Generality creep
FeepingCreature
feepingcreature at gmail.com
Fri Apr 5 09:28:06 UTC 2019
On Thursday, 4 April 2019 at 21:05:51 UTC, Walter Bright wrote:
> On the plus side of shared as it is at the moment, and it's a
> pretty big plus, is it identifies what data is shared, and how
> it's integrated into the type system is good.
>
> With C and C++, when you've got a shared memory bug, you have
> no idea where to start. In D, you look at the shared stuff.
> You're not going to have inadvertently shared variables.
I mean, given that synchronized classes don't strip out the first
layer of shared, as is necessary to make them, basically, *at
all* usable, we're currently forced to use synchronized(this) ...
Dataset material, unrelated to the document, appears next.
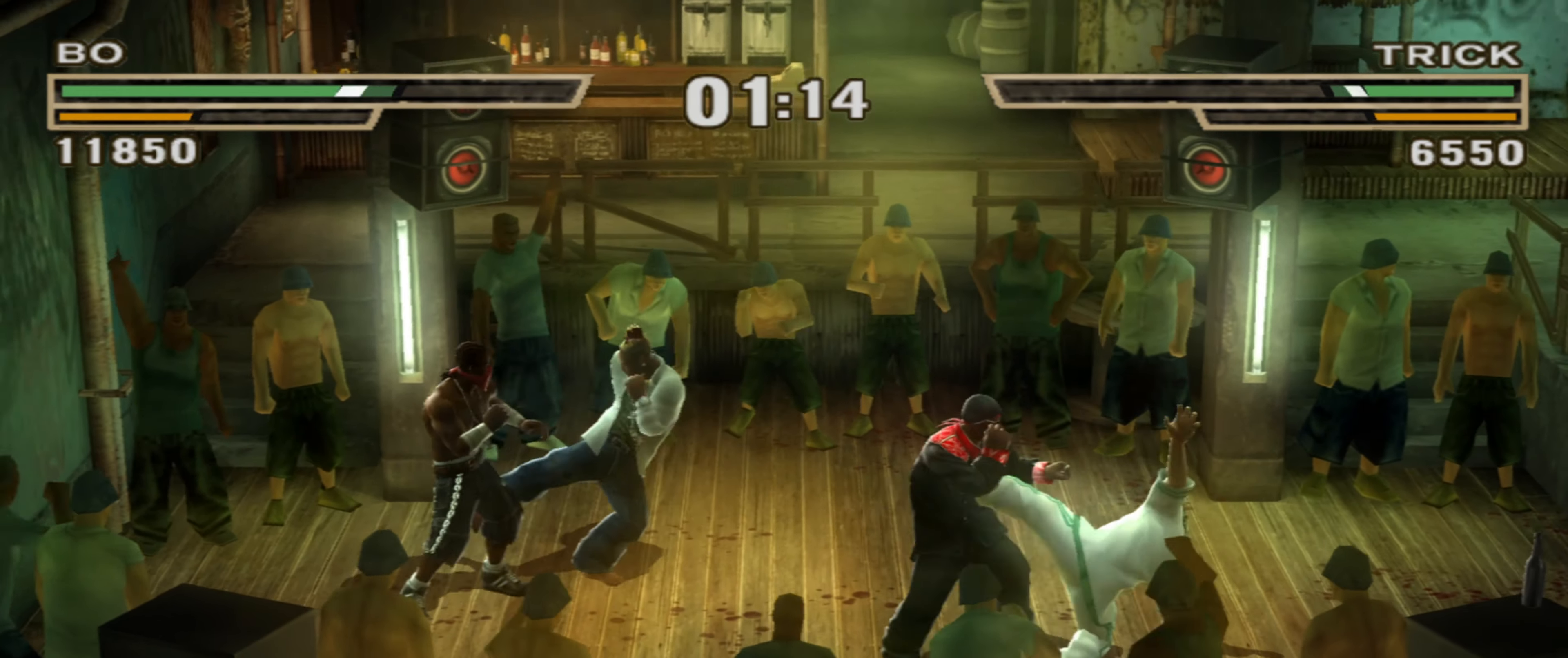
{"buttons": [], "left_stick": "center", "right_stick": "center", "events": [[83, "R1", "up"], [133, "left_stick", "center"], [317, "left_stick", "up"], [400, "left_stick", "center"]]}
which does not force shared at all. So this seems optimistic.
Thinking more about it, I feel shared is a fundamentally wrong
direction. Even stripping out the first layer, I'll not be able
to naturally read or modify anything with references, say an int
array, because the language can't know that nothing else has a
view on the array. I'd be limited to arrays of immutable data,
with all the "can never overwrite a field, even though I own the
array" problems that brings.
Istm that the more natural way to use shared in the context of
classes would be to talk not in terms of whether data is shared
or not, but whether data is *owned* by the class. If I
transitively owned the array in a synchronized class, I could
overwrite what I want at will, confident that any access would be
happening behind a synchronized block.
ie.
struct S
{
int[] data; // reference
}
synchronized class S
{
private owned S[] array;
// valid despite shared - array is not shared, because we own
it.
void test1(size_t index) { array[index] = owned(S)(null); }
// not valid - `data` references caller data; we can't take
ownership of it.
void test2(int[] data) { array[index] = owned(S)(data); }
// valid - we have exclusive ownership on data.dup
void test3(int[] data) { array[index] = owned(S)(data.dup); }
// invalid - can't escape owned data.
owned(S) test4() { return array.front; }
// valid
S test5() { return S(array.front.data.dup); }
}
As far as I can see, in production use synchronization is about
atomic access only in the very rarest of cases. I can't imagine
why a domain class would ever return anything shared (who would
trust the outside world to know how to correctly access it?), and
inside class methods, presuming we own our data, as classes
*should anyways*, shared has no benefit because there's only one
reader/writer anyways. In comparison, imo, owned would formalize
the way that threadsafe classes should be written *anyways*.